> [Provided passage]:
The parents brought the case against the State for inadequate treatment. They contended that the public hospitals should have considered surgery, which was a known alternative to drug treatment, when the child was clearly suffering from drug-resistant epilepsy. The parents also asserted that, because of the delay in getting the surgery due to the persistence in trying different drug therapies, the child suffered more irreversible neurological damage from his seizures than he would have if he had gotten the surgery to stop the seizures sooner.

The Trial Chamber rejected the parents’ claim for damages and found that the child had received appropriate medical care in the public health sector. The Eighth Section of the Administrative Litigation Chamber of the Superior Court of Justice of Madrid dismissed the parents’ appeal, after which the plaintiffs brought a cassation appeal to this Court, the Fourth Section of the Administrative Litigation Chamber of the Supreme Court.

The Court decided that to provide “adequate” health care, the public health care system (the public hospitals) should have considered the surgery option, and should have given the parents the information about the option for surgery and the type of surgery, medical and diagnostic tests to determine whether or not to perform the surgery, and the risks and benefits of the surgery. The Court also stated that the hospital, not the parents, should have suggested the alternative treatment of surgery.

The Court awarded compensation of 200000 Euros.

> [Data records]:
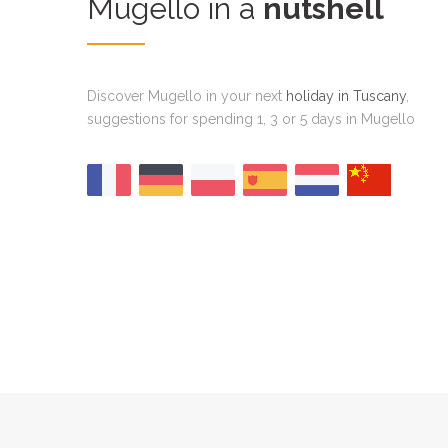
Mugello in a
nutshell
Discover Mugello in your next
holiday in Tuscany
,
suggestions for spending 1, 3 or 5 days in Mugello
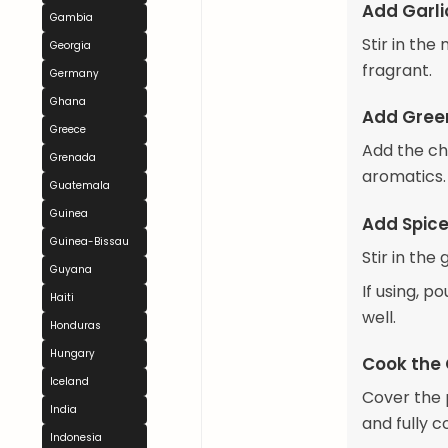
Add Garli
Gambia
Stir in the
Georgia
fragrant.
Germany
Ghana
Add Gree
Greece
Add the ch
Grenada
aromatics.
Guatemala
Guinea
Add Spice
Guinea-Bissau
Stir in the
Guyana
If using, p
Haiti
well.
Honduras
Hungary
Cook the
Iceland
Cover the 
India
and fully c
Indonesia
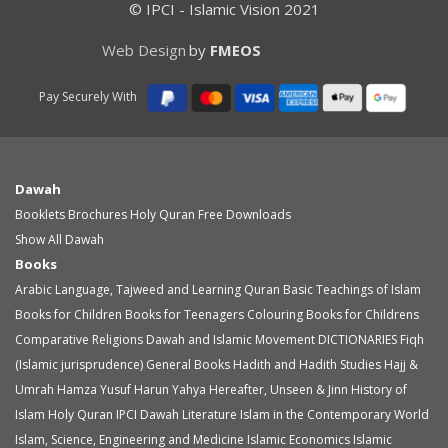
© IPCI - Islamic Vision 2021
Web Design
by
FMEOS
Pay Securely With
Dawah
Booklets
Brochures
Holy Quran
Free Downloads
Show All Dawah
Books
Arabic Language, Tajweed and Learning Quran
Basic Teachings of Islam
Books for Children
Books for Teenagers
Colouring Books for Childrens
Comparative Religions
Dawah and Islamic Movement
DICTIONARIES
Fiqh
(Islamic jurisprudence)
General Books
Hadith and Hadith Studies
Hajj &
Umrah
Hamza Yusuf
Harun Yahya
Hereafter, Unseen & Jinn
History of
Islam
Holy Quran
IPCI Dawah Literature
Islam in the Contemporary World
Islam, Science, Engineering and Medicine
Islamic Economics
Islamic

* * *

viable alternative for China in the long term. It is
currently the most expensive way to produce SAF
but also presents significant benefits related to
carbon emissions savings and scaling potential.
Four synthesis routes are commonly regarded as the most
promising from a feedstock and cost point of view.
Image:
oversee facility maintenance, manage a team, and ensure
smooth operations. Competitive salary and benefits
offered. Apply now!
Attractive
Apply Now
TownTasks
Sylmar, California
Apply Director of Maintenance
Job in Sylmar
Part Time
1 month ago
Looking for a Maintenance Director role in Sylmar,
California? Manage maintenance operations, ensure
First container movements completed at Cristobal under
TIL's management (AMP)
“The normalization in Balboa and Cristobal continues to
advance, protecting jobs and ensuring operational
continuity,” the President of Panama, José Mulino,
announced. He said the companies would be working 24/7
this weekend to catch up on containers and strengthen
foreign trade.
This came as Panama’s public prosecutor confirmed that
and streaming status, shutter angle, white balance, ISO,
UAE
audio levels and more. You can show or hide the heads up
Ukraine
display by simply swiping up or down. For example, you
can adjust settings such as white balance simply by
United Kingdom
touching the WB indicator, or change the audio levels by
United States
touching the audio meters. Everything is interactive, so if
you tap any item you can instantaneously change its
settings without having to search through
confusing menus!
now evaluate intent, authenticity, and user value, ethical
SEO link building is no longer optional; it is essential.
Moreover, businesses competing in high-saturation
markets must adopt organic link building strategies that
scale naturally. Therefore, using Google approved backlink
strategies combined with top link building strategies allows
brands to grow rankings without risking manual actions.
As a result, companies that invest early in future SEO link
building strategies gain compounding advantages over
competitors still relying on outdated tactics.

> [Problem statement]: Continue the case summary about the child's drug-resistant epilepsy and delayed surgery, picking up after its final sentence on the awarded compensation.

> [Written response]:
“Thus, according to the article 141.1 of 30/1992 Law, we disagree with the Trial Chamber’s assessment which contends that the healthcare provided to the minor in the public sector was according to lex artis ad hoc, as well as we disagree with the Trial Chamber's decision of rejecting their claim of compensation because of administration’s liability. After two years of treating the child with the antiepileptic drugs that were available at that time without improving or stopping the evolution of the disease –once epilepsy was found and the child had started drug treatment in September 1999– public healthcare should have considered that he was suffering drug-resistant epilepsy or refractory epilepsy. In this regard,… there is evidence that such diagnosis or consideration is necessary and should have not been rejected in the circumstances of treatment time, drugs provided and no improvements showed.” Section “Legal Rational”; Fourth.

“On this basis…  the provision of adequate health care –in other words, to be aware of the state of scientific knowledge or existing techniques at that time– demanded to inform parents of surgery option, medical evaluations and diagnostic tests in order to perform surgery or reject it, the type of surgery to perform if needed and the risk/benefit ratio of surgery. Thus, parents could had taken relevant decisions knowing all this information. All the information that is discussed in points E), F) and G) of such legal rationale guarantees, without any doubt, that according to an adequate health care the information should have been provided in this case.” Section “Legal Rational”; Fourth.